Over the next month please share your experience making a habit of going outside with the hashtag #AOCBlogCreativeHabit
I didn’t attend Columbia, but when I stepped out of the cab and onto the campus, a wave of nostalgia washed over me. Nothing compares to the energy of a buzzing college campus.
I walked into the Tow Center for Digital Journalism and took a seat next to my friend Alyssa. My youthful feelings faded as I quickly realized we were two of the only non-students at the lecture. At the front of the room sat a long, lanky lady with fitted jeans, a black tee, brown lace-up ankle boots, hair in an effortlessly coiffed topknot, and bright red lips: Ann Friedman.

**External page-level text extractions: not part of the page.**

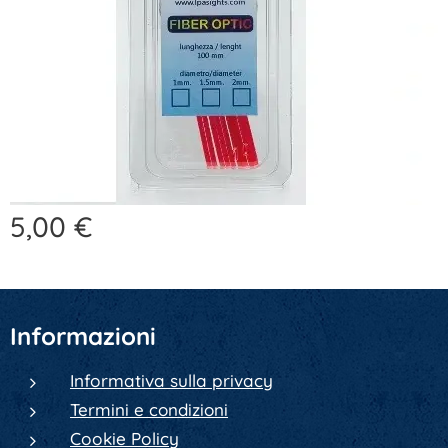
5,00
€
Informazioni
Informativa sulla privacy
Termini e condizioni
Cookie Policy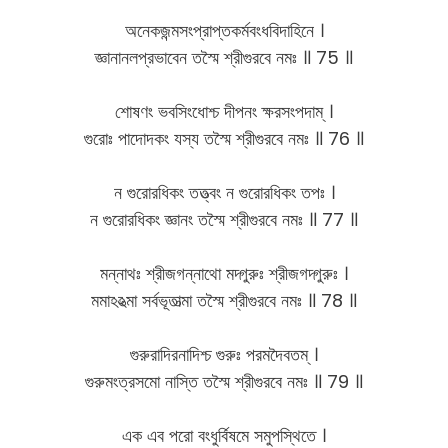
অনেকজন্মসংপ্রাপ্তকর্মবংধবিদাহিনে ।
জ্ঞানানলপ্রভাবেন তস্মৈ শ্রীগুরবে নমঃ ॥ 75 ॥
শোষণং ভবসিংধোশ্চ দীপনং ক্ষরসংপদাম্ ।
গুরোঃ পাদোদকং যস্য তস্মৈ শ্রীগুরবে নমঃ ॥ 76 ॥
ন গুরোরধিকং তত্ত্বং ন গুরোরধিকং তপঃ ।
ন গুরোরধিকং জ্ঞানং তস্মৈ শ্রীগুরবে নমঃ ॥ 77 ॥
মন্নাথঃ শ্রীজগন্নাথো মদ্গুরুঃ শ্রীজগদ্গুরুঃ ।
মমাঽঽত্মা সর্বভূতাত্মা তস্মৈ শ্রীগুরবে নমঃ ॥ 78 ॥
গুরুরাদিরনাদিশ্চ গুরুঃ পরমদৈবতম্ ।
গুরুমংত্রসমো নাস্তি তস্মৈ শ্রীগুরবে নমঃ ॥ 79 ॥
এক এব পরো বংধুর্বিষমে সমুপস্থিতে ।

You may think you don’t know Ann Friedman, when in fact, you probably know Ann Friedman. She writes regularly for New York magazine and the Columbia Journalism Review in addition to contributing to publications like The New Yorker, Elle, Newsweek, The New York Times, The Guardian, and countless others. Still not sure if you’re familiar with Ann Friedman’s work? Then maybe you know her by her famous pie charts regularly featured on The Hairpin.

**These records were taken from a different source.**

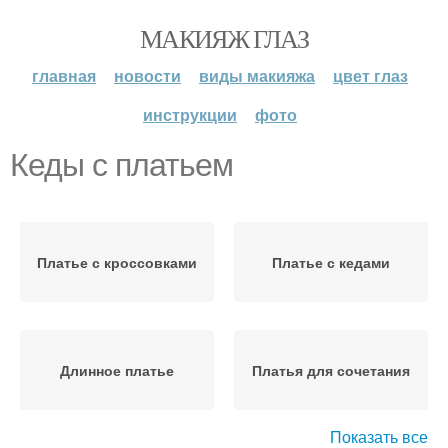
МАКИЯЖ ГЛАЗ
главная
новости
виды макияжа
цвет глаз
инструкции
фото
Кеды с платьем
Платье с кроссовками
Платье с кедами
Длинное платье
Платья для сочетания
Показать все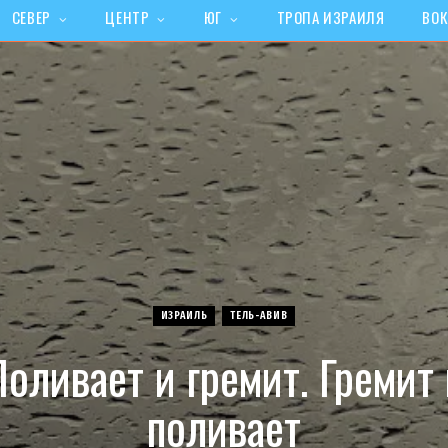
СЕВЕР
ЦЕНТР
ЮГ
ТРОПА ИЗРАИЛЯ
ВОК
ИЗРАИЛЬ
ТЕЛЬ-АВИВ
Поливает и гремит. Гремит 
поливает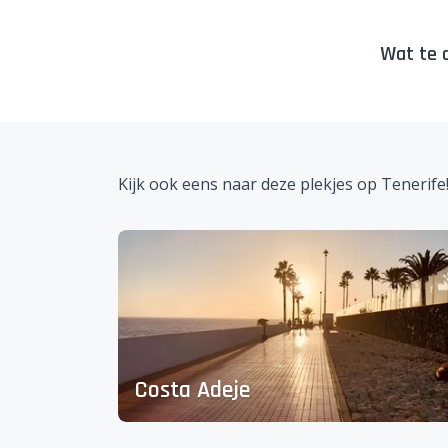
Wat te d
Kijk ook eens naar deze plekjes op Tenerife
Costa Adeje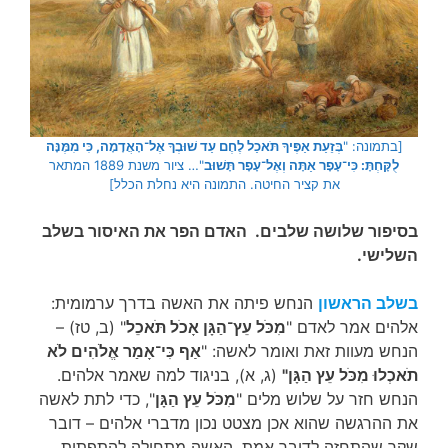
[בתמונה: "
בְּזֵעַת אַפֶּיךָ תֹּאכַל לֶחֶם עַד שׁוּבְךָ אֶל־הָאֲדָמָה, כִּי מִמֶּנָּה
לֻקָּחְתָּ: כִּי־עָפָר אַתָּה וְאֶל־עָפָר תָּשׁוּב
"… ציור משנת 1889 המתאר
את קציר החיטה. התמונה היא נחלת הכלל]
בסיפור שלושה שלבים. האדם הפר את האיסור בשלב
השלישי.
בשלב הראשון
הנחש פיתה את האשה בדרך ערמומית:
אלהים אמר לאדם "
מִכֹּל עֵץ־הַגָּן אָכֹל תֹּאכֵל
" (ב, טז) –
הנחש מעוות זאת ואומר לאשה: "
אַף כִּי־אָמַר אֱלֹהִים לֹא
תֹאכְלוּ מִכֹּל עֵץ הַגָּן"
(ג, א), בניגוד למה שאמר אלהים.
הנחש חזר על שלוש מלים "
מִכֹּל עֵץ הַגָּן
", כדי לתת לאשה
את ההרגשה שהוא אכן מצטט נכון מדברי אלהים – דובר
שקר שהתחזה לדובר אמת. האשה מתחילה להתפתות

Ann Friedman is a full-time freelance writer. No, she’s not secretly unemployed. No, she does not live a life of non-office-regulated luxury. No, she’s not flaky or a weird loner or any of the other all too common freelance stereotypes. If you’re wondering exactly what a freelance writer is, look to Ann Friedman. She’s a pretty successful one.
Without further ado, here are three takeaways from Ann’s lecture on Pitching for the Digital Space:
- Kissing Sideways: Don’t kiss up. You should always be kissing down and sideways, to the people who are going to be working alongside you and coming up behind you. Create a strong support group of colleagues rather than seeking out one powerful person to shape your career.
- Writing Something You’re Excited About: It’s a privilege to write something you’re excited about. It took Ann ten years to reach this point in her career. Working with difficult clients, being published in less-prominent publications, writing on subject matter that is of little or no interest to you, getting paid abysmally or *gasp* not at all are all part of the process. Do something on the side (might I suggest a blog?) that represents the work you want to do.
- Breaking the Story: In today’s digital writing world, it’s no longer about breaking the story and being the first person to write on a particular subject matter. It’s about writing on a topic in a new way, with a distinct voice, or for a particular audience that makes a great story.
The backbone of each of these three takeaways is that freelance writing is a marathon, not a sprint. The right person, a particular publication, or a single story will not “make you.” Relentless perseverance, unfading passion, and above all, time are the keys to a successful freelance writing career and ultimately making a name for yourself as a writer.